* _Collected data_
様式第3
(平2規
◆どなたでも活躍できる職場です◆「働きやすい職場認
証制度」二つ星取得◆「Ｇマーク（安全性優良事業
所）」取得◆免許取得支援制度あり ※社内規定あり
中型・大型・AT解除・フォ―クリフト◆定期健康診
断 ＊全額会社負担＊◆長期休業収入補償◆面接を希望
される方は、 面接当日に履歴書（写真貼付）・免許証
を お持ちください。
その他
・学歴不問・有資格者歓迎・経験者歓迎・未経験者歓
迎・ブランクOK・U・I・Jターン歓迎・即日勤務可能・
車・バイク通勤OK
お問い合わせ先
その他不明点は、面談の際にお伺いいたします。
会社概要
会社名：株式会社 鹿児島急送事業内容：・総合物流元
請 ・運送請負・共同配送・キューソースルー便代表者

* _About this task_
Only this range is to be output: the line that contains "迎・ブランクOK・U・I・Jターン歓迎・即日勤務可能・" through the last line of the records above, both inclusive.

* _Response to this task_
迎・ブランクOK・U・I・Jターン歓迎・即日勤務可能・
車・バイク通勤OK
お問い合わせ先
その他不明点は、面談の際にお伺いいたします。
会社概要
会社名：株式会社 鹿児島急送事業内容：・総合物流元
請 ・運送請負・共同配送・キューソースルー便代表者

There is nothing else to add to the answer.